What you are asked to do: Retype, character for character, the lines of the listing between the line holding "маски - 960 р." and the line holding "Защитная маска Flower", inclusive.

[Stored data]
+++++

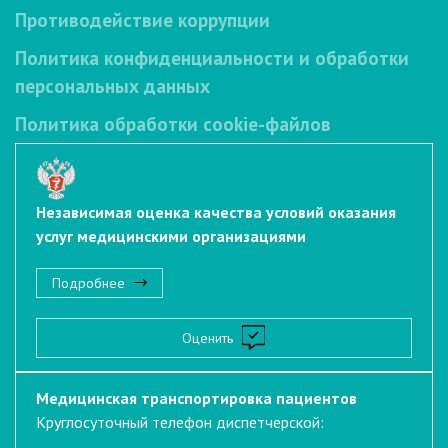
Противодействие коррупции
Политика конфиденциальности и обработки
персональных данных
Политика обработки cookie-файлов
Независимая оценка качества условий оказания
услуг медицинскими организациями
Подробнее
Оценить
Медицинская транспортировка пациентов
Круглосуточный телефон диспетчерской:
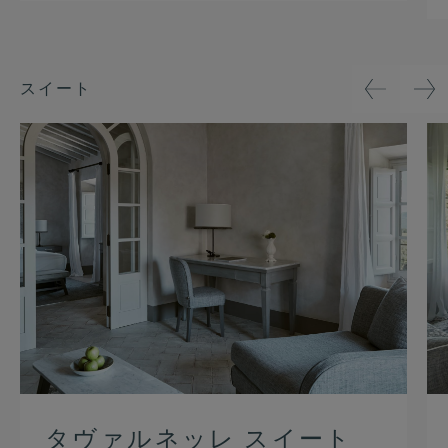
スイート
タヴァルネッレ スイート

+++++

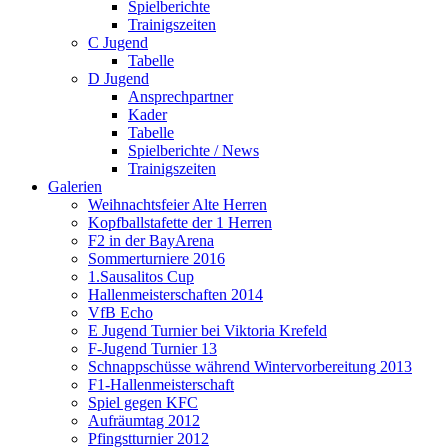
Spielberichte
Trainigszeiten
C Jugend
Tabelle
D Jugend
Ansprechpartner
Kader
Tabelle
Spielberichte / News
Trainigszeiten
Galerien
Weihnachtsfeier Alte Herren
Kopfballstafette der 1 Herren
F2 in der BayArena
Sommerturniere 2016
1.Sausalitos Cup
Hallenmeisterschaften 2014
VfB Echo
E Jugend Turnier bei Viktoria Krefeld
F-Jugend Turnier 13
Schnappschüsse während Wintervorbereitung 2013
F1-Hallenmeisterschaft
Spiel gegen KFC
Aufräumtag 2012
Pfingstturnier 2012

+++++

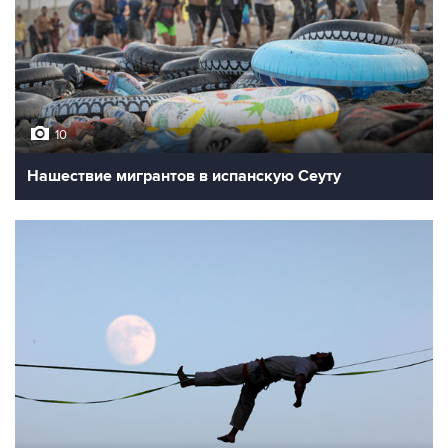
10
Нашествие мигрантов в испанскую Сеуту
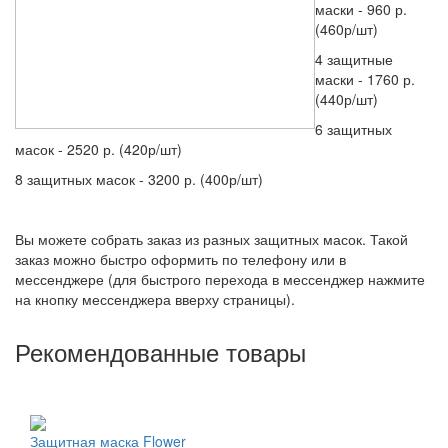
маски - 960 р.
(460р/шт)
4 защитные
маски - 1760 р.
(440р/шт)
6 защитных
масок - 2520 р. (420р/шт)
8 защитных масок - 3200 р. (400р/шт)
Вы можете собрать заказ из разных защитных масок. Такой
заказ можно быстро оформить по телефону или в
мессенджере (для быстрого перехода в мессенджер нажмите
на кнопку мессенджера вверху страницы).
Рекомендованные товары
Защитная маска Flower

+++++

Task response:
маски - 960 р.
(460р/шт)
4 защитные
маски - 1760 р.
(440р/шт)
6 защитных
масок - 2520 р. (420р/шт)
8 защитных масок - 3200 р. (400р/шт)
Вы можете собрать заказ из разных защитных масок. Такой
заказ можно быстро оформить по телефону или в
мессенджере (для быстрого перехода в мессенджер нажмите
на кнопку мессенджера вверху страницы).
Рекомендованные товары
Защитная маска Flower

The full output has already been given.